▶ PROBLEM TO WORK ON:
Write out each record exactly and skip every image.

Stored data entries:

-*-

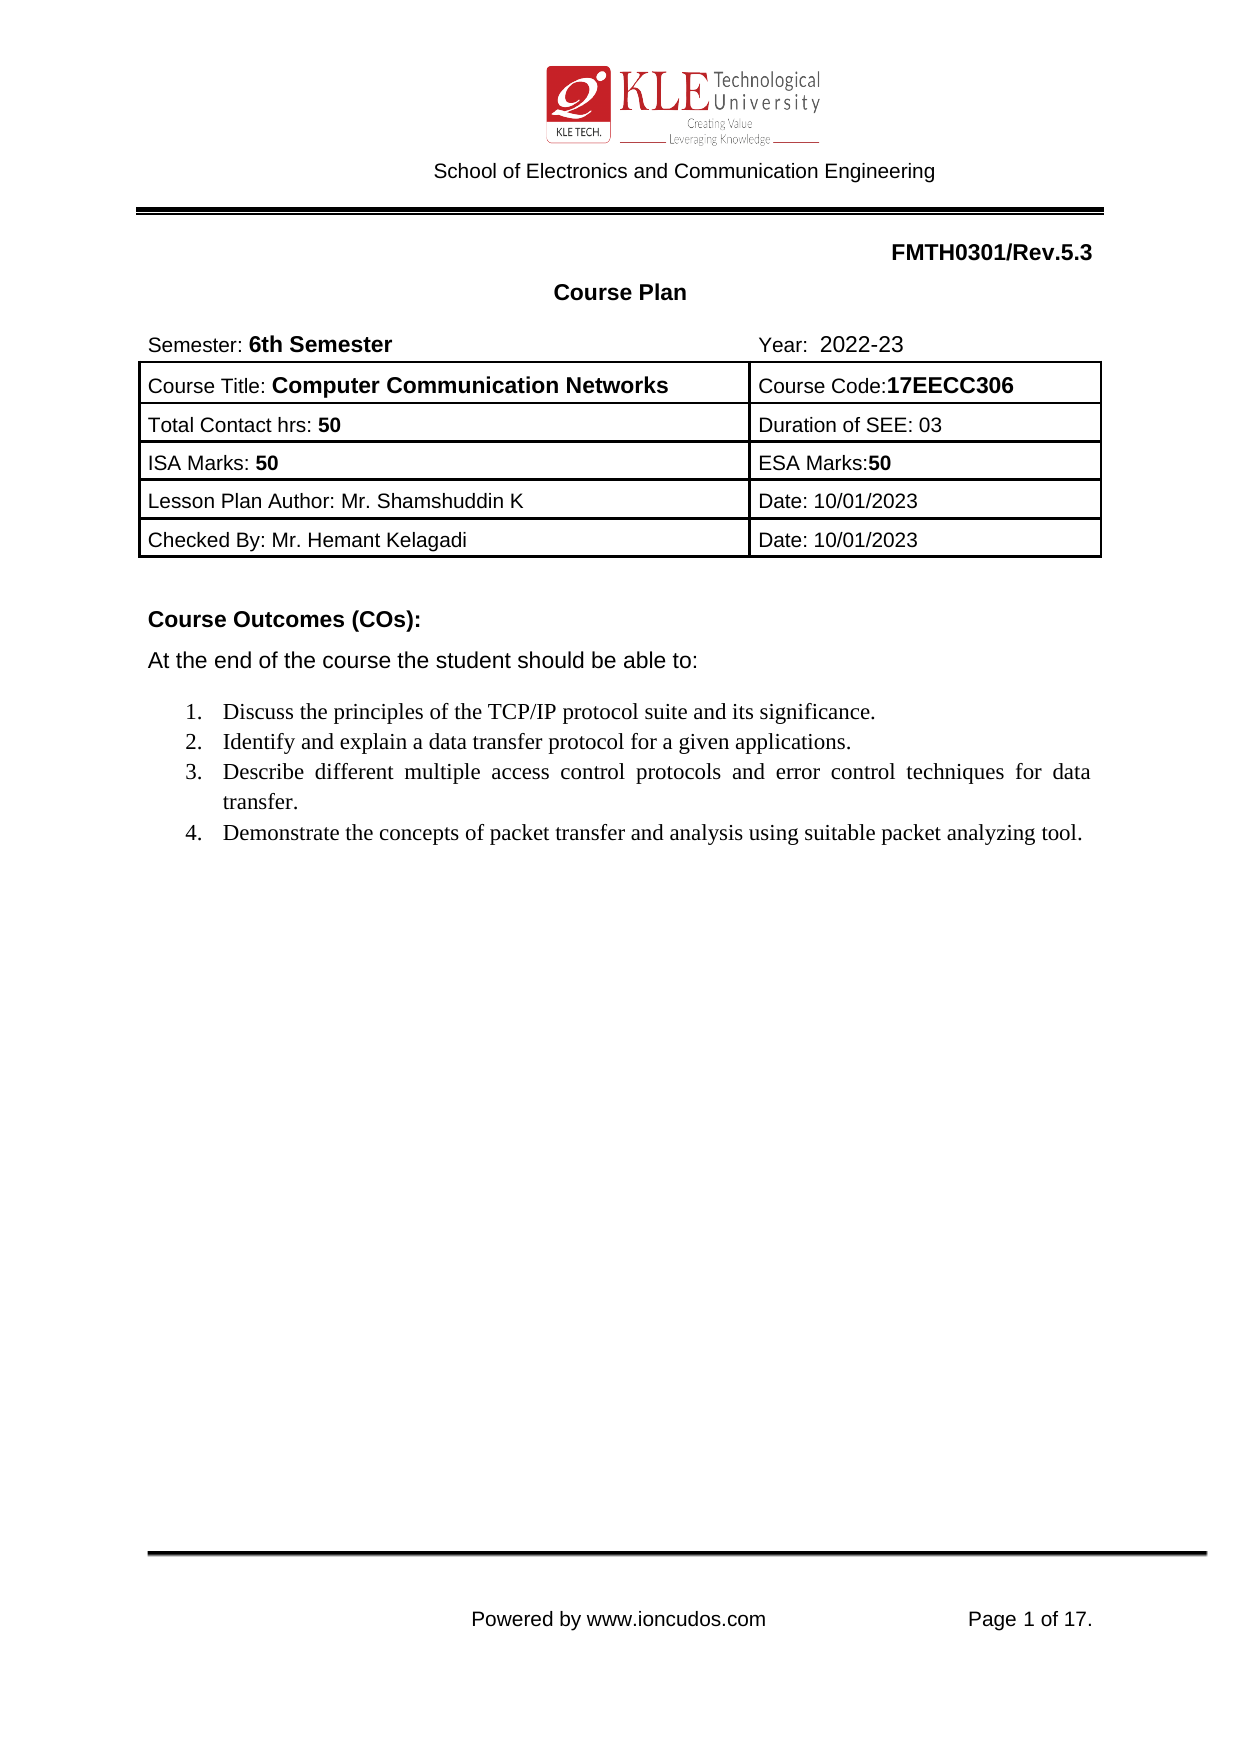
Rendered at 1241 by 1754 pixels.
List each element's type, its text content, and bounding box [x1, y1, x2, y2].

text FMTH0301/Rev.5.3 [148, 238, 1092, 265]
text Course Outcomes (COs): [148, 606, 1092, 632]
list Demonstrate the concepts of packet transfer and analysis using suitable packet analyzing tool. [185, 819, 1092, 845]
table_cell Checked By: Mr. Hemant Kelagadi [141, 520, 748, 555]
list Describe different multiple access control protocols and error control techniques for data transfer. [185, 758, 1092, 815]
table_cell ISA Marks: 50 [141, 443, 748, 478]
list Identify and explain a data transfer protocol for a given applications. [185, 728, 1092, 754]
table_cell Duration of SEE: 03 [751, 404, 1100, 440]
picture [546, 61, 823, 147]
text Course Plan [148, 279, 1092, 306]
table_cell Date: 10/01/2023 [751, 481, 1100, 517]
table_cell ESA Marks:50 [751, 443, 1100, 478]
table_cell Course Code:17EECC306 [751, 363, 1100, 401]
picture [147, 1551, 1210, 1583]
table_header Year: 2022-23 [751, 322, 1100, 361]
table_cell Total Contact hrs: 50 [141, 404, 748, 440]
table_cell Date: 10/01/2023 [751, 520, 1100, 555]
text At the end of the course the student should be able to: [148, 647, 1092, 673]
table_cell Course Title: Computer Communication Networks [141, 363, 748, 401]
table_header Semester: 6th Semester [141, 322, 750, 361]
list Discuss the principles of the TCP/IP protocol suite and its significance. [185, 698, 1092, 724]
table_cell Lesson Plan Author: Mr. Shamshuddin K [141, 481, 748, 517]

-*-

▶ WRITTEN SOLUTION:
Rendered at 1241 by 1754 pixels.
List each element's type, its text content, and bounding box [x1, y1, x2, y2].

text FMTH0301/Rev.5.3 [148, 238, 1092, 265]
text Course Outcomes (COs): [148, 606, 1092, 632]
list Demonstrate the concepts of packet transfer and analysis using suitable packet analyzing tool. [185, 819, 1092, 845]
table_cell Checked By: Mr. Hemant Kelagadi [141, 520, 748, 555]
list Describe different multiple access control protocols and error control techniques for data transfer. [185, 758, 1092, 815]
table_cell ISA Marks: 50 [141, 443, 748, 478]
list Identify and explain a data transfer protocol for a given applications. [185, 728, 1092, 754]
table_cell Duration of SEE: 03 [751, 404, 1100, 440]
picture [546, 61, 823, 147]
text Course Plan [148, 279, 1092, 306]
table_cell Date: 10/01/2023 [751, 481, 1100, 517]
table_cell ESA Marks:50 [751, 443, 1100, 478]
table_cell Course Code:17EECC306 [751, 363, 1100, 401]
picture [147, 1551, 1210, 1583]
table_header Year: 2022-23 [751, 322, 1100, 361]
table_cell Total Contact hrs: 50 [141, 404, 748, 440]
table_cell Date: 10/01/2023 [751, 520, 1100, 555]
text At the end of the course the student should be able to: [148, 647, 1092, 673]
table_cell Course Title: Computer Communication Networks [141, 363, 748, 401]
table_header Semester: 6th Semester [141, 322, 750, 361]
list Discuss the principles of the TCP/IP protocol suite and its significance. [185, 698, 1092, 724]
table_cell Lesson Plan Author: Mr. Shamshuddin K [141, 481, 748, 517]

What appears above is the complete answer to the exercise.